For the global economy, 2020 was the worst year since 1945 which saw the tragedy of Hiroshima and Nagasaki bombings and the end of the Second World War. For the Indian economy 2020 was the worst since 1965-66 when the economy reeled under the Indo-Pak War and two consecutive droughts. The big difference between now and the earlier crises is that, now, the recovery will be sharper and swifter than during the earlier crises. There are clear signs that as the world leaves the pandemic behind in 2021, economies will rebound smartly, even though there are some uncertainties and areas of concern.
Indian economy is in the midst of a better than expected economic recovery. GDP contraction in FY 21 is likely to be around 7 percent, much lower than the 10 percent contraction feared earlier. Leading indicators like electricity consumption, freight, PMI, and crucial data like GST collections and automobile sales point to a V-shaped recovery. Low-interest rates have turned out to be a major tailwind for sectors like construction and automobiles. The setting is perfect for a ‘budget like never before’ as the FM Nirmala Sitaraman indicated. Will the FM deliver what she has promised?
The FY22 budget should be, ideally, crafted based on the three Rs: Relief, Recovery and Reforms.
Even though the economy is recovering impressively, there is pain in the MSME sector, which calls for relief. Millions of MSMEs are struggling with poor cash flows and rising debt. Many will be forced to pull down the shutters permanently, seriously impacting jobs and livelihoods. Credit is the lifeblood of business. Therefore, the Emergency Credit Line Guarantee Scheme (ECLGS) for the sector should be continued for one more year. Badly impacted segments like travel and tourism need timely relief. Covid severely impacted urban employment much more than rural employment. We don’t have an urban counterpart to MGNREGS. The best way to create more urban jobs is to give a fillip to construction. The budget can provide more incentives to housing and construction.

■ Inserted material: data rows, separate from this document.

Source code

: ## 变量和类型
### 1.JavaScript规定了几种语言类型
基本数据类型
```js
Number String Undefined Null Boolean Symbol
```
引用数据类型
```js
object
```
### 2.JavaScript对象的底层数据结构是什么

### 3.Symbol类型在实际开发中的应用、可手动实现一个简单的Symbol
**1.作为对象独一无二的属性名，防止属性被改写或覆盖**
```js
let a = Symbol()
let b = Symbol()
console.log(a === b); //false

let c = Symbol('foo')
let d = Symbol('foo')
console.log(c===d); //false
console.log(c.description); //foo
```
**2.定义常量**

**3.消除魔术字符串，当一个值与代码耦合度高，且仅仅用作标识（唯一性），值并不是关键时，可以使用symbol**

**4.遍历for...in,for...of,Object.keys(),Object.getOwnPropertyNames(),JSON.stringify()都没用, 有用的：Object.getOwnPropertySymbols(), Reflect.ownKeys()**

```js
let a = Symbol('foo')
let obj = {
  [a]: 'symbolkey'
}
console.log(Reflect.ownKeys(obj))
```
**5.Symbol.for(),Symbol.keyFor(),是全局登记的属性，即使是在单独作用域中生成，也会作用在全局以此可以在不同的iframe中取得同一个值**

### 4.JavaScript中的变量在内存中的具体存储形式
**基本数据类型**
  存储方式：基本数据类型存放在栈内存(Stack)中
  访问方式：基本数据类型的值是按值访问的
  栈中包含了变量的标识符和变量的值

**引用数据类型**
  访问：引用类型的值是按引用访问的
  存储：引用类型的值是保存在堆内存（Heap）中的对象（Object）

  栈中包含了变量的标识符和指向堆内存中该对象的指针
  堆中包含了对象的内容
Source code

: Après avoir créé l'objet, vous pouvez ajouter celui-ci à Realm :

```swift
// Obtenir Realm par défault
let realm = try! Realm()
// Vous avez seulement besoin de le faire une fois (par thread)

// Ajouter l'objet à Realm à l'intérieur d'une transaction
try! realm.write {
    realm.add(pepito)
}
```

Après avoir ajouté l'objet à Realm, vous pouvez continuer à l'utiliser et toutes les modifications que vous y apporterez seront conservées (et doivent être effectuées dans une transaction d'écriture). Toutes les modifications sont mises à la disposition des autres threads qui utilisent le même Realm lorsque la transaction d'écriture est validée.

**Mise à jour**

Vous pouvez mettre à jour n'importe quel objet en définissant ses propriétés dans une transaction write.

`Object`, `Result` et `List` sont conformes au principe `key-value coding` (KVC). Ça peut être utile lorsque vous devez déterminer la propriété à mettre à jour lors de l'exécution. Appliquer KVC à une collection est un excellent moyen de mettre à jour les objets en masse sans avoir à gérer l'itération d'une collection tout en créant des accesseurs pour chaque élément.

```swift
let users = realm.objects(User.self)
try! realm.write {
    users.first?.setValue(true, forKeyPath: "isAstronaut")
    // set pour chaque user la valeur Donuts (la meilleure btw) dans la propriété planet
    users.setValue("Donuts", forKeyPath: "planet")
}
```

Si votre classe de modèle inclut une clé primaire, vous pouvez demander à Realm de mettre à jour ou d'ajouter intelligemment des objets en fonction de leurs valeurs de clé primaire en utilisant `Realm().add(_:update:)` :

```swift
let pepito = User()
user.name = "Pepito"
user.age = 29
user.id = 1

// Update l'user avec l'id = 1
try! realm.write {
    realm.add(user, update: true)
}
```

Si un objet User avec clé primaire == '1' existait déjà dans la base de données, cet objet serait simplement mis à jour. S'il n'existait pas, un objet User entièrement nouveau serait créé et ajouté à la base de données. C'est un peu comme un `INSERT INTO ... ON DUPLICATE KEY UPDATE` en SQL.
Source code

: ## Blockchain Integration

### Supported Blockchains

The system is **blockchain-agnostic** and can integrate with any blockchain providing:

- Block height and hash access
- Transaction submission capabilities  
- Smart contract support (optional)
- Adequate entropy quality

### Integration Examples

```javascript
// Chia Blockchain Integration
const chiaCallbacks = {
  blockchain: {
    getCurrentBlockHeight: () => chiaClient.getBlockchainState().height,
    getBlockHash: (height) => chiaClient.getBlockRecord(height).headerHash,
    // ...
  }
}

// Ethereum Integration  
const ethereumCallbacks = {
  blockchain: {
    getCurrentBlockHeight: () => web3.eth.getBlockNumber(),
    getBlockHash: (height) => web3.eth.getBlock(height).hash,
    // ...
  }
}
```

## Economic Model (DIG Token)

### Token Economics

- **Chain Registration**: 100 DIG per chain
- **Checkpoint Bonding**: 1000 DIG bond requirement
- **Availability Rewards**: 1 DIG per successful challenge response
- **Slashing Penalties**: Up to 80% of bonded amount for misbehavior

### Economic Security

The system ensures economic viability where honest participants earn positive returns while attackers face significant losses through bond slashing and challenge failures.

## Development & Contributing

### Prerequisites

The most impressive aspect of the ongoing recovery is that it has been achieved with fiscal prudence. The strategy of allowing monetary policy to do the heavy lifting, keeping the fiscal stimulus modest, has turned out to be a brilliant move. Higher fiscal stimulus could have landed the fiscal deficit and public debt in dangerous territory. Fortunately, the fiscal balance is under control. The government is now in a position to go for a one-time big fiscal stimulus focusing on spending on vaccination, infrastructure, and recapitalization of banks. Expenditure on vaccination has the potential to become a major fiscal boost since it will facilitate a fast return to normalcy. The banking sector, particularly the PSU banks, is under stress from excessive NPAs, which can be expected to spike in FY 21. The PSU banks need massive recapitalization, for which the FM will have to find resources.

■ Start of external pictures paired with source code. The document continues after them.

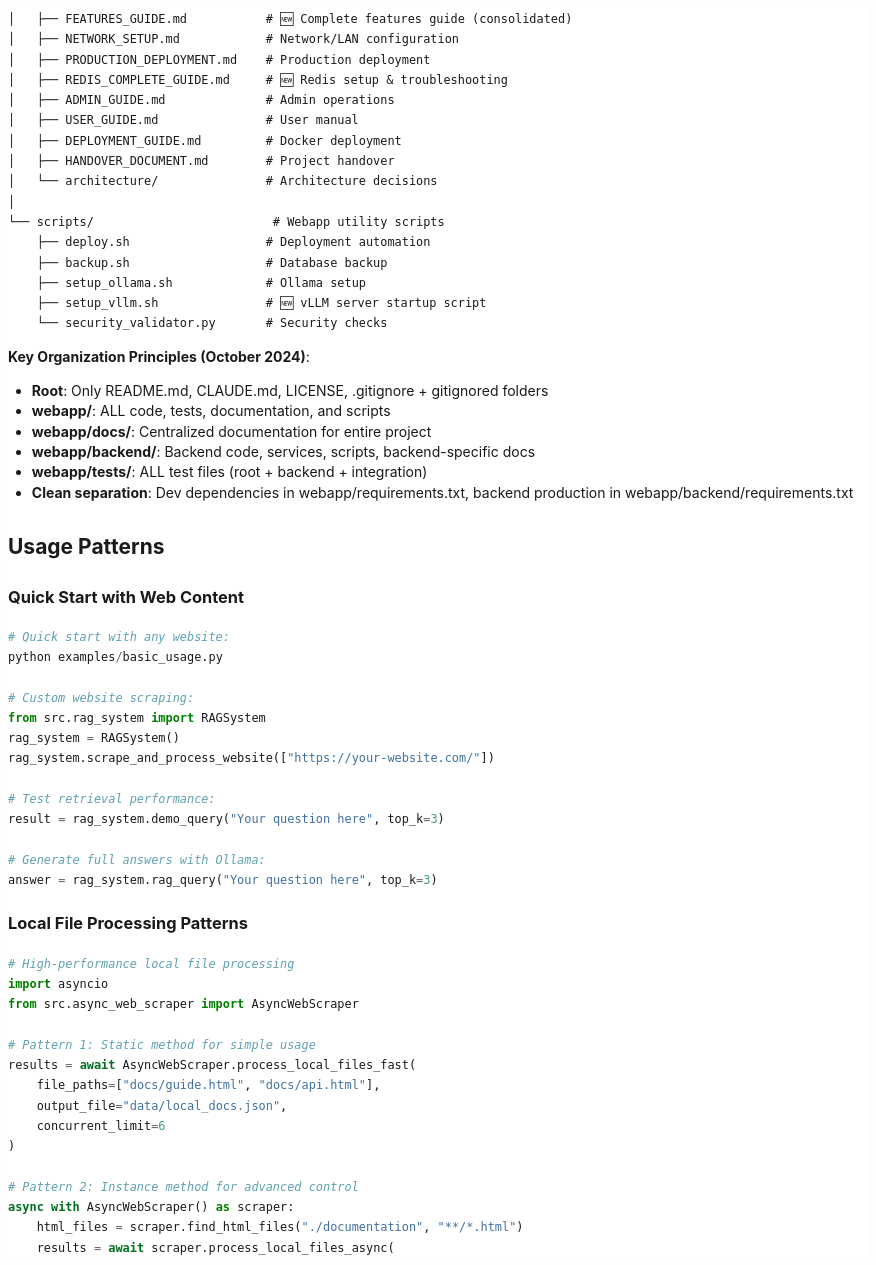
 ```
│   ├── FEATURES_GUIDE.md           # 🆕 Complete features guide (consolidated)
│   ├── NETWORK_SETUP.md            # Network/LAN configuration
│   ├── PRODUCTION_DEPLOYMENT.md    # Production deployment
│   ├── REDIS_COMPLETE_GUIDE.md     # 🆕 Redis setup & troubleshooting
│   ├── ADMIN_GUIDE.md              # Admin operations
│   ├── USER_GUIDE.md               # User manual
│   ├── DEPLOYMENT_GUIDE.md         # Docker deployment
│   ├── HANDOVER_DOCUMENT.md        # Project handover
│   └── architecture/               # Architecture decisions
│
└── scripts/                         # Webapp utility scripts
    ├── deploy.sh                   # Deployment automation
    ├── backup.sh                   # Database backup
    ├── setup_ollama.sh             # Ollama setup
    ├── setup_vllm.sh               # 🆕 vLLM server startup script
    └── security_validator.py       # Security checks
```

**Key Organization Principles (October 2024)**:
- **Root**: Only README.md, CLAUDE.md, LICENSE, .gitignore + gitignored folders
- **webapp/**: ALL code, tests, documentation, and scripts
- **webapp/docs/**: Centralized documentation for entire project
- **webapp/backend/**: Backend code, services, scripts, backend-specific docs
- **webapp/tests/**: ALL test files (root + backend + integration)
- **Clean separation**: Dev dependencies in webapp/requirements.txt, backend production in webapp/backend/requirements.txt

## Usage Patterns

### Quick Start with Web Content
```python
# Quick start with any website:
python examples/basic_usage.py

# Custom website scraping:
from src.rag_system import RAGSystem
rag_system = RAGSystem()
rag_system.scrape_and_process_website(["https://your-website.com/"])

# Test retrieval performance:
result = rag_system.demo_query("Your question here", top_k=3)

# Generate full answers with Ollama:
answer = rag_system.rag_query("Your question here", top_k=3)
```

### Local File Processing Patterns
```python
# High-performance local file processing
import asyncio
from src.async_web_scraper import AsyncWebScraper

# Pattern 1: Static method for simple usage
results = await AsyncWebScraper.process_local_files_fast(
    file_paths=["docs/guide.html", "docs/api.html"],
    output_file="data/local_docs.json",
    concurrent_limit=6
)

# Pattern 2: Instance method for advanced control
async with AsyncWebScraper() as scraper:
    html_files = scraper.find_html_files("./documentation", "**/*.html")
    results = await scraper.process_local_files_async(
```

Impressive GDP growth of around 11 percent, assisted by the base effect, is likely in FY22. Nominal GDP growth would be around 16 percent. This could help heal the fiscal situation, but it is important that the recovery sustains. Sustained economic recovery needs reforms, which may not be easy to implement. The farmer agitation is proof of how difficult it is to implement reforms in India. But the government should persist and send out a clear message that it is serious on the reform agenda. Bold announcements on privatizations are the need of the hour. The abundant liquidity and historically low-interest rates in the developed world is manifesting as huge FPI flows into India. Disinvestment will be easily absorbed in this buoyant market driven primarily by liquidity. The FM should seize this tailwind to sail through privatization.
We need more reforms to accelerate investment. Land acquisition continues to be problematic. Electricity charges for manufacturing are high, thanks to the subsidization of power to farmers. This should change.

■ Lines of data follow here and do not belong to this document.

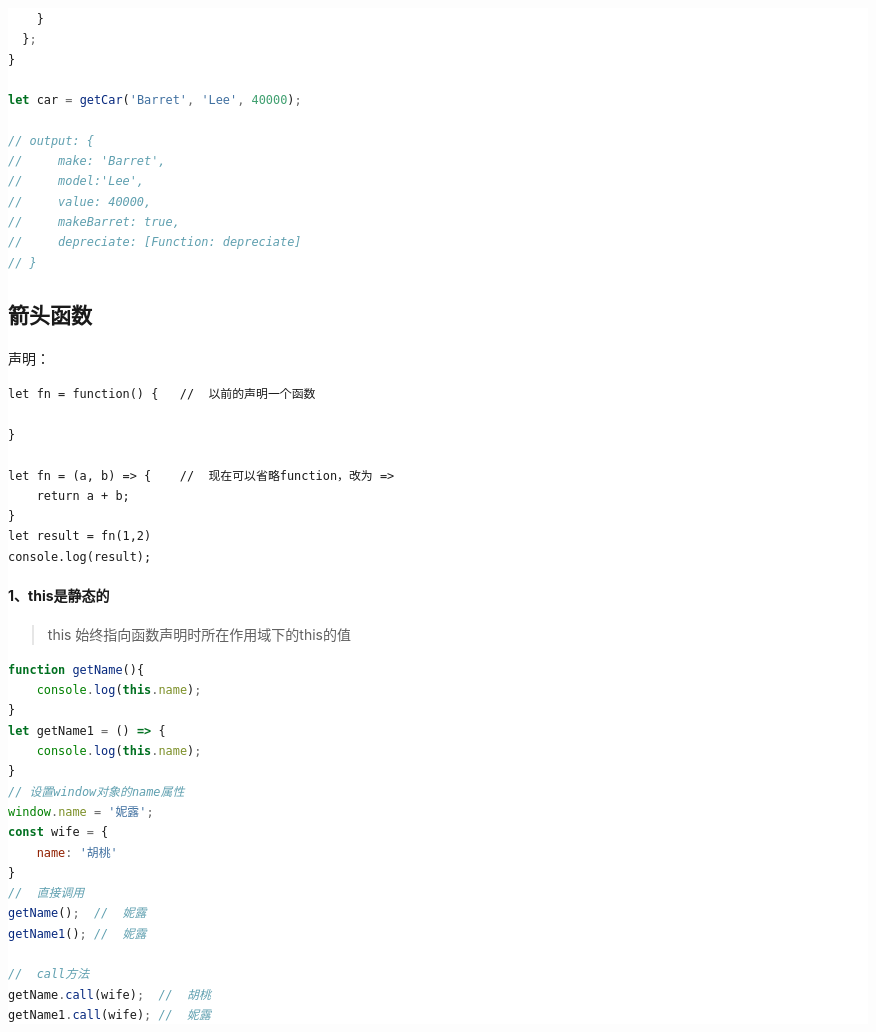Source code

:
```js
    }
  };
}
 
let car = getCar('Barret', 'Lee', 40000);
 
// output: {
//     make: 'Barret',
//     model:'Lee',
//     value: 40000,
//     makeBarret: true,
//     depreciate: [Function: depreciate]
// }
```

## 箭头函数

声明：

```
let fn = function() {	//	以前的声明一个函数

}	

let fn = (a, b) => {	//	现在可以省略function，改为 =>
    return a + b;
}
let result = fn(1,2)
console.log(result);
```

#### 1、this是静态的

> this 始终指向函数声明时所在作用域下的this的值

```js
function getName(){
    console.log(this.name);
}
let getName1 = () => {
    console.log(this.name);
}
// 设置window对象的name属性
window.name = '妮露';
const wife = {
    name: '胡桃'
}
//  直接调用
getName();  //  妮露
getName1(); //  妮露

//  call方法
getName.call(wife);  //  胡桃
getName1.call(wife); //  妮露
```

Taxes should remain stable this year
The government doesn’t have the fiscal space to give many tax sops. This is not the time to tinker with tax rates. The present corporate and personal income tax rates should continue. More importantly, the FM should resist the temptation of imposing the rumored one-time Covid Tax.Taxation of capital gains and dividends also need not be tinkered this year.
Convert the crisis into opportunity
In a recent press meet, the FM said, “we shall be the engine of global growth, for which we need to build capabilities we don’t have yet. India needs to be a part of the global value chain.” Businesses moving away from China will be a major trend, going forward. Countries like Vietnam and Bangladesh are in the forefront of exploiting this opportunity. India should build capabilities to be part of the global supply chain to gain from this megatrend. If we build good infrastructure and improve our capabilities, this crisis will become a major opportunity for India.